According to the article on Dollar General as vaccination sites, how would adding the stores change the share of low-income households less than one mile from a pharmacy partner?

- **Excerpt provided**:
===============

Dollar General Health Interventions

Dollar General variety shop at 800 Broad Street in Durham, North Carolina. Image courtesy of Wikimedia Commons.

A study conducted by the Yale School of Management analyzed the impacts of using Dollar General stores as COVID-19 vaccine distributors. Originally, the U.S. focused vaccination efforts on commercial retail distribution partners through the Federal Retail Pharmacy Program (FRPP). However, lower-income households and populations living in rural areas face many barriers to receiving the vaccine, including access to transportation or scheduling technology. 

Professor Judith Chevalier and Assistant Professor Jason Schwartz concluded that adding Dollar General stores as vaccination sites would create proximity advantages for low-income households, populations living in rural counties, Black Americans, and Hispanic Americans in regions across the U.S. 

Chevalier and Schwartz used the Social Vulnerability Index (SVI) created by the Centers for Disease Control (CDC) to assess the relationship between vaccination accessibility and social vulnerability. The SVI uses factors such as socioeconomic status, access to special services and transportation, and household composition to determine which communities would require additional support during public health emergencies such as COVID-19. The higher the SVI calculation, the more vulnerable the population in that area. These areas are referred to as tracts. small subdivisions of a county or equivalent entity for which the census collects statistical data. “The SVI Index has been used a fair bit during COVID-19 to talk about whether people in low SVI areas are getting fewer or more vaccines than people in high SVI areas,” Chevalier said.  

Chevalier and Schwartz found that, even though higher SVI tracts have a lower number of retail pharmacies, they have a higher density of Dollar General stores. The addition of Dollar General stores as vaccine distributors would therefore increase the percentage of low-income households that are less than one mile from a pharmacy partner from 48.9 percent to 60.5 percent, significantly reducing the transportation barrier. “While we may have missed our chance to use Dollar General stores in the first round of COVID-19 vaccines, I am hopeful that for the booster program they can consider it,” Chevalier said. 

Dollar General stores, moreover, may hold potential in distributing resources beyond the COVID-19 vaccine. “There is also a whole variety of health interventions, social assistance programs, et cetera for which Dollar General stores are so perfectly located,” Chevalier stated.

===============

- **Information**:
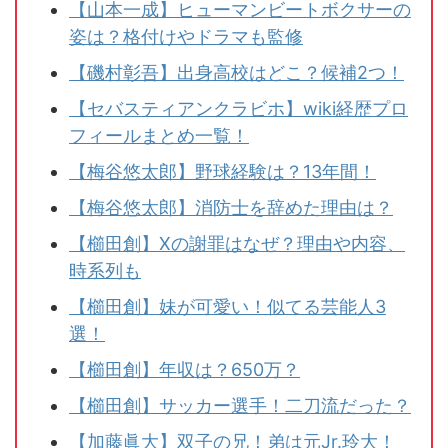
【山本一成】ヒューマンビートボクサーの
姿は？格付けやドラマも監修
【磯村彰吾】出身高校はどこ？候補2つ！
【セバスティアンクラビホ】wiki経歴プロ
フィールまとめ一覧！
【梅谷悠太郎】野球経験は？13年間！
【梅谷悠太郎】消防士を辞めた理由は？
【櫛田創】Xの謝罪はなぜ？理由や内容、
時系列も
【櫛田創】妹が可愛い！似てる芸能人3
選！
【櫛田創】年収は？650万？
【櫛田創】サッカー選手！二刀流だった？
【加藤眞大】双子の兄！弟は元Jr.玲大！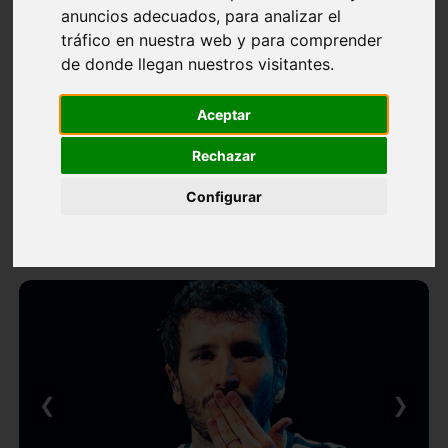
anuncios adecuados, para analizar el
tráfico en nuestra web y para comprender
de donde llegan nuestros visitantes.
Aceptar
Rechazar
Configurar
❮
❯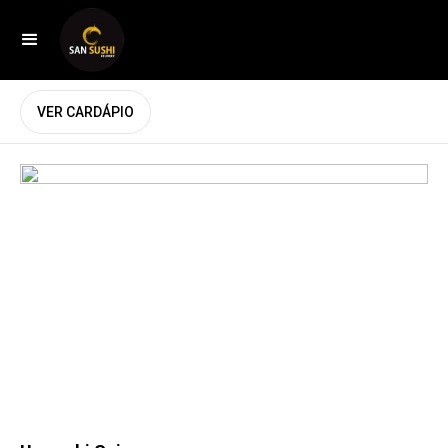
VER CARDÁPIO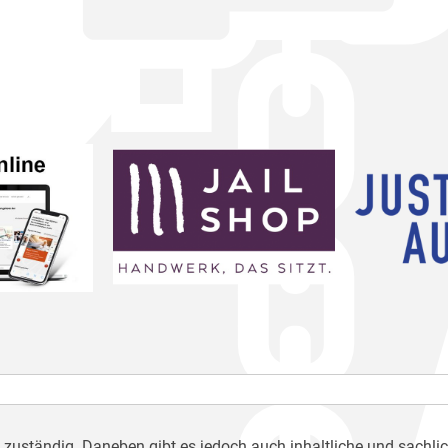
h zuständig. Daneben gibt es jedoch auch inhaltliche und sachli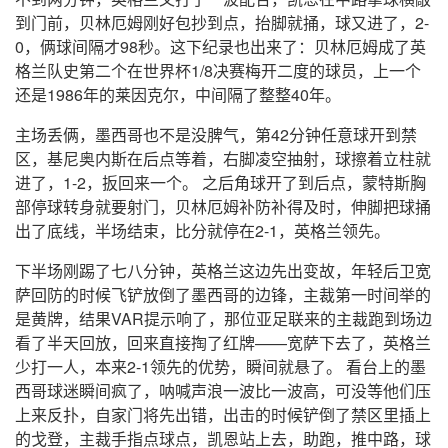
到门前，贝林厄姆刚好包抄到点，抬脚就捅，球又进了，2-
0，俩球间隔才98秒。这下纪录也出来了：贝林厄姆成了英
格兰队史第二个在世界杯1/8决赛梅开二度的球员，上一个
还是1986年的莱因克尔，中间隔了整整40年。
主场丢俩，墨西哥也不是没脾气，第42分钟任意球开到禁
区，基尼奥内斯在后点等着，右脚凌空抽射，球擦着立柱就
进了，1-2，扳回来一个。 之后角球开了到后点，蒙特斯胸
部停球转身就要射门，贝林厄姆补防补得及时，伸脚把球捅
出了底线，半场结束，比分就停在2-1，英格兰领先。
下半场刚踢了七八分钟，英格兰这边先出变故，年轻后卫宽
萨回防的时候飞铲放倒了墨西哥的边锋，主裁第一时间举的
是黄牌，结果VAR提示响了，那位亚足联来的主裁跑到场边
看了半天回放，回来直接掏了红牌——宽萨下去了，英格兰
少打一人，本来2-1领先的优势，瞬间就悬了。 看台上的墨
西哥球迷瞬间疯了，呐喊声浪一波比一波高，可没等他们压
上来反扑，自家门将先出错，出击的时候铲倒了禁区里插上
的戈登，主裁手指点球点，凯恩站上去，助跑，推中路，球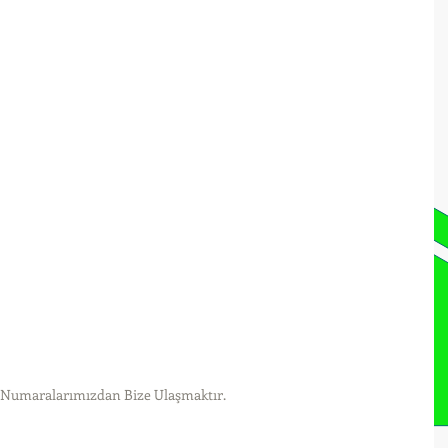
t Numaralarımızdan Bize Ulaşmaktır.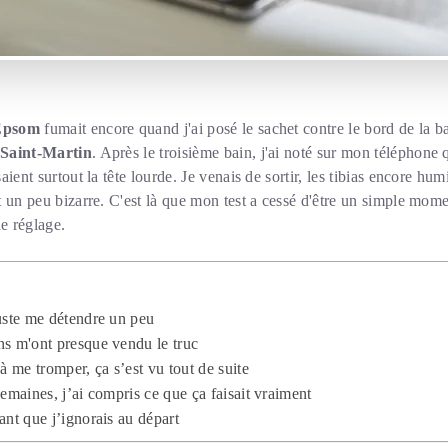
’Epsom
fumait encore quand j'ai posé le sachet contre le bord de la ba
Saint-Martin
. Après le troisième bain, j'ai noté sur mon téléphone
ient surtout la tête lourde. Je venais de sortir, les tibias encore hum
 un peu bizarre. C'est là que mon test a cessé d'être un simple momen
e réglage.
uste me détendre un peu
ns m'ont presque vendu le truc
me tromper, ça s’est vu tout de suite
semaines, j’ai compris ce que ça faisait vraiment
ant que j’ignorais au départ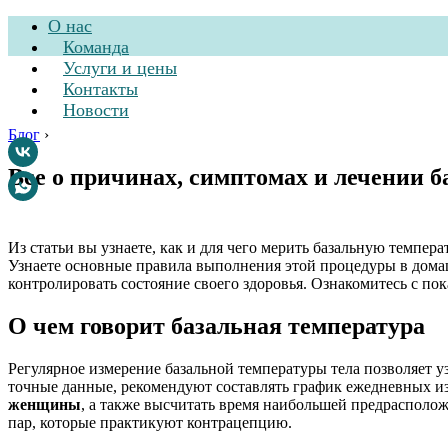
О нас
Команда
Услуги и цены
Контакты
Новости
Блог
›
Все о причинах, симптомах и лечении 
Стоматологическа
Из статьи вы узнаете, как и для чего мерить базальную темпер
Узнаете основные правила выполнения этой процедуры в домаш
контролировать состояние своего здоровья. Ознакомитесь с по
О чем говорит базальная температура
Регулярное измерение базальной температуры тела позволяет 
точные данные, рекомендуют составлять график ежедневных и
женщины
, а также высчитать время наибольшей предрасполож
пар, которые практикуют контрацепцию.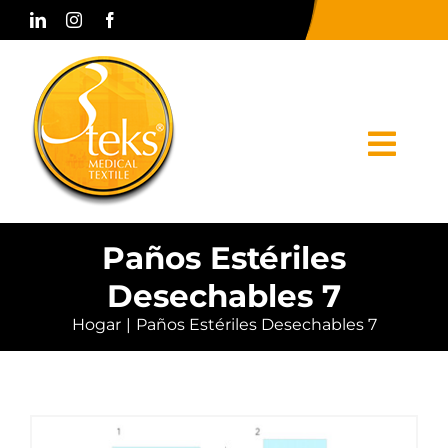
Skip
to
content
Togg
Navi
Hogar
Paños Estériles
Desechables 7
Corporativo
Hogar
Paños Estériles Desechables 7
Productos
Prensa y Medios
Contacto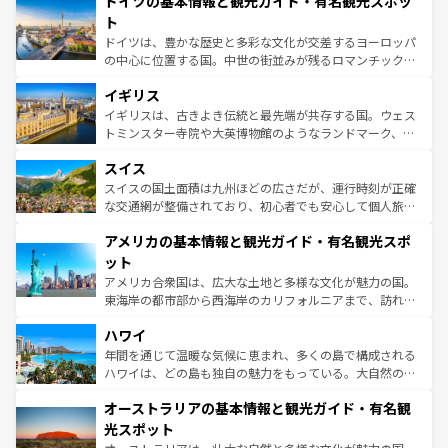
ドイツの基本情報と観光ガイド・有名観光スポッ
で、幅広い魅力が詰まっている。華麗な宮殿、歴史的な大
性で訪れる人を魅了する。 なお、新着のスペイン情報は
コ
聖堂、美しいビーチ、そして豊かな自然が、訪れる者を心
ト
ンテンツ一覧
を参照してほしい。
から魅了する。また、フランスは美食の国としても知ら
ドイツは、豊かな歴史と多彩な文化が交差するヨーロッパ
れ、フランス料理はユネスコ無形文化遺産にも登録されて
の中心に位置する国。中世の街並みが残るロマンチック街
いる。シャンパンの発祥地であるランス、プロヴァンスの
道から、未来を先取りするようなモダンな都市まで多様な
香り高いラベンダー畑など、多彩な楽しみ方が可能だ。さ
イギリス
顔を持つこの国は、どこを歩いても飽きることがない。ベ
らに、パリ以外の地域にも魅力が溢れており、どの街角に
ルリンの文化的活気、バイエルン州のアルプスの絶景、そ
イギリスは、古きよき伝統と最先端が共存する国。ウェス
も豊かな歴史と文化が息づいている。パリ以外の個性あふ
してライン川沿いのワイン畑といった風景は必見。ビール
トミンスター寺院や大英博物館のようなランドマーク、歴
れる地方に足を運ぶとそれぞれで全く異なる文化を体験で
とソーセージを味わいながら地元の人と過ごす楽しい時間
史ある大学都市、美しい丘陵地帯や牧歌的な風景など、エ
きるだろう。 なお、新着のフランス情報は
コンテンツ一覧
スイス
は、お酒好きな人にはぜひ体験してほしい。 なお、新着の
リアごとに異なる魅力がある。また、優雅なアフタヌーン
を参照してほしい。
ドイツ情報は
コンテンツ一覧
を参照してほしい。
ティー、ビール好きにはたまらない英国パブ、サッカー観
スイスの国土面積は九州ほどの広さだが、運行時刻が正確
戦など、本場だからこそできる体験も豊富。イギリスを旅
な交通網が整備されており、初心者でも安心して個人旅行
して楽しみつくそう。 なお、新着のイギリス情報は
コンテ
を楽しめる。日本同様に時刻表どおりの旅が可能だ。中世
アメリカの基本情報と観光ガイド・有名観光スポ
ンツ一覧
を参照してほしい。
の建物がそのまま残る町や、スイスならではのユニークな
博物館もあり、アルプス観光だけでなく町歩きも満喫する
ット
ことができる。国民の所得が高いため物価も高いが、旅行
アメリカ合衆国は、広大な土地と多様な文化が魅力の国。
者向けの交通パス提供のサービスもあり、うまく活用すれ
東海岸の都市部から西海岸のカリフォルニアまで、訪れる
ば市内交通費無料で観光を楽しむこともできる。 なお、新
場所ごとに異なる風景と体験が待っている。ニューヨーク
着のスイス情報は
コンテンツ一覧
を参照してほしい。
ハワイ
のような巨大都市は、観光、ショッピング、エンターテイ
ンメントが詰まった刺激的なスポットだ。一方、アメリカ
年間を通じて温暖な気候に恵まれ、多くの島で構成される
西部には大自然が広がり、グランドキャニオンやイエロー
ハワイは、どの島も独自の魅力をもっている。大自然の神
ストーン国立公園といった絶景が堪能できる。さらに、南
秘を感じたいなら、火山が生み出した壮大な景観を誇るハ
オーストラリアの基本情報と観光ガイド・有名観
部のニューオーリンズでは、音楽と美食が融合した独特の
ワイ島は見逃せない。また、定番の観光地といえばオアフ
文化が魅力。旅行者はアメリカの各地域で異なる魅力を楽
島だが、静かな自然を求めるならマウイ島やカウアイ島が
光スポット
しみながら、その多様性と豊かな歴史を感じることができ
おすすめ。エメラルドグリーンに輝く海をはじめ、豊かな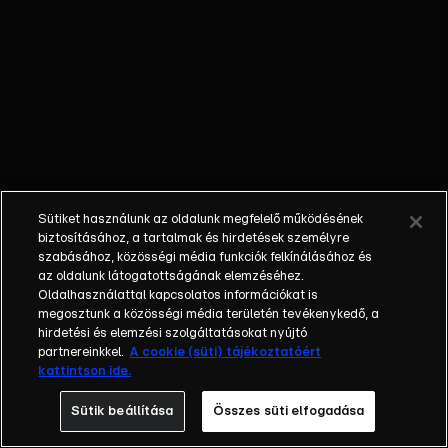
szeresére 10
év alatt.
LEFÚJTÁK –
Hiába
bontották el a
Magyar Rádió
egykori
épületeit,
egyelőre
Sütiket használunk az oldalunk megfelelő működésének
mégsem épül
biztosításához, a tartalmak és hirdetések személyre
meg a
szabásához, közösségi média funkciók felkínálásához és
az oldalunk látogatottságának elemzéséhez.
Pázmány
Oldalhasználattal kapcsolatos információkat is
Péter Katolikus
megosztunk a közösségi média területén tevékenykedő, a
Egyetem
hirdetési és elemzési szolgáltatásokat nyújtó
budapesti
partnereinkkel.
A cookie (süti) tájékoztatóért
kattintson ide.
campusa.
ÜTKÖZÉS –
Sütik beállítása
Összes süti elfogadása
Buszmegállóba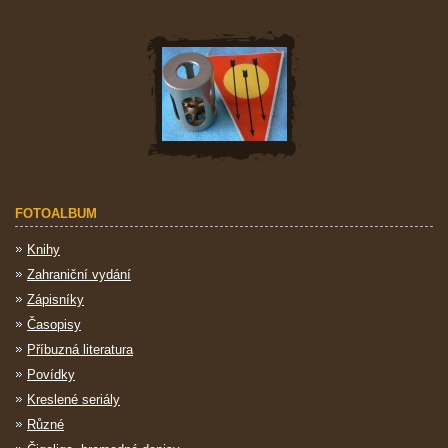
FOTOALBUM
Knihy
Zahraniční vydání
Zápisníky
Časopisy
Příbuzná literatura
Povídky
Kreslené seriály
Různé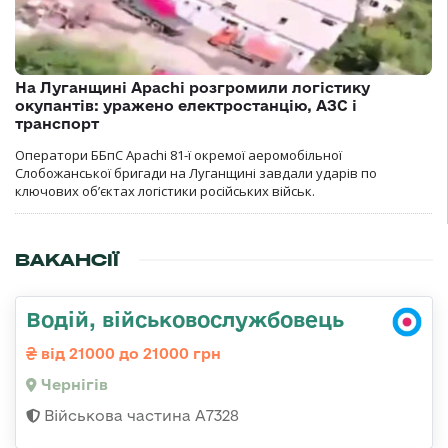
На Луганщині Apachi розгромили логістику
окупантів: уражено електростанцію, АЗС і
транспорт
Оператори ББпС Apachi 81-ї окремої аеромобільної
Слобожанської бригади на Луганщині завдали ударів по
ключових об’єктах логістики російських військ.
ВАКАНСІЇ
Водій, військовослужбовець
від 21000 до 21000 грн
Чернігів
Військова частина А7328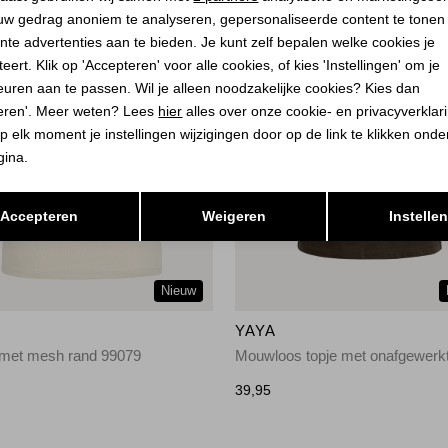
uw gedrag anoniem te analyseren, gepersonaliseerde content te tonen
nte advertenties aan te bieden. Je kunt zelf bepalen welke cookies je
eert. Klik op 'Accepteren' voor alle cookies, of kies 'Instellingen' om je
euren aan te passen. Wil je alleen noodzakelijke cookies? Kies dan
eren'. Meer weten? Lees
hier
alles over onze cookie- en privacyverklar
p elk moment je instellingen wijzigingen door op de link te klikken ond
gina.
Opslaan
Terug
Accepteren
Weigeren
Instelle
Nieuw
YAYA
 met mesh rand 99079
Mouwloos topje met onafgewerk
39,95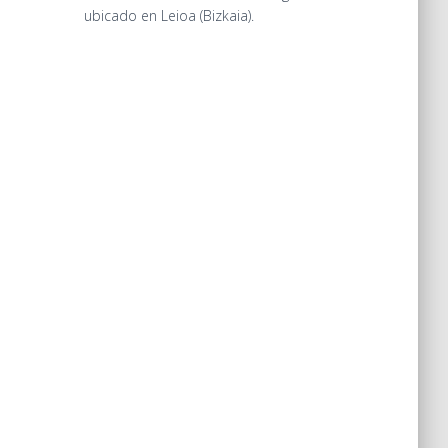
ubicado en Leioa (Bizkaia).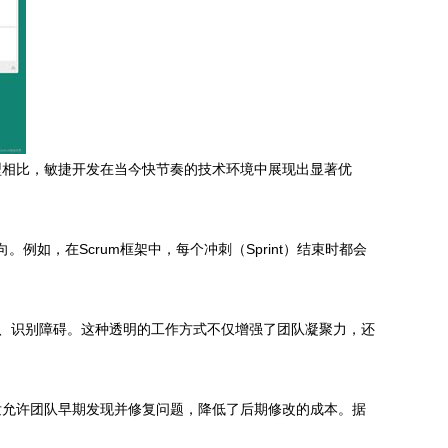
型相比，敏捷开发在当今快节奏的技术环境中展现出显著优
如，在Scrum框架中，每个冲刺（Sprint）结束时都会
步进展、识别障碍。这种透明的工作方式不仅增强了团队凝聚力，还
发允许团队早期发现并修复问题，降低了后期修改的成本。据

===============

- **Written response**: It would rise from 48.9 percent to 60.5 percent.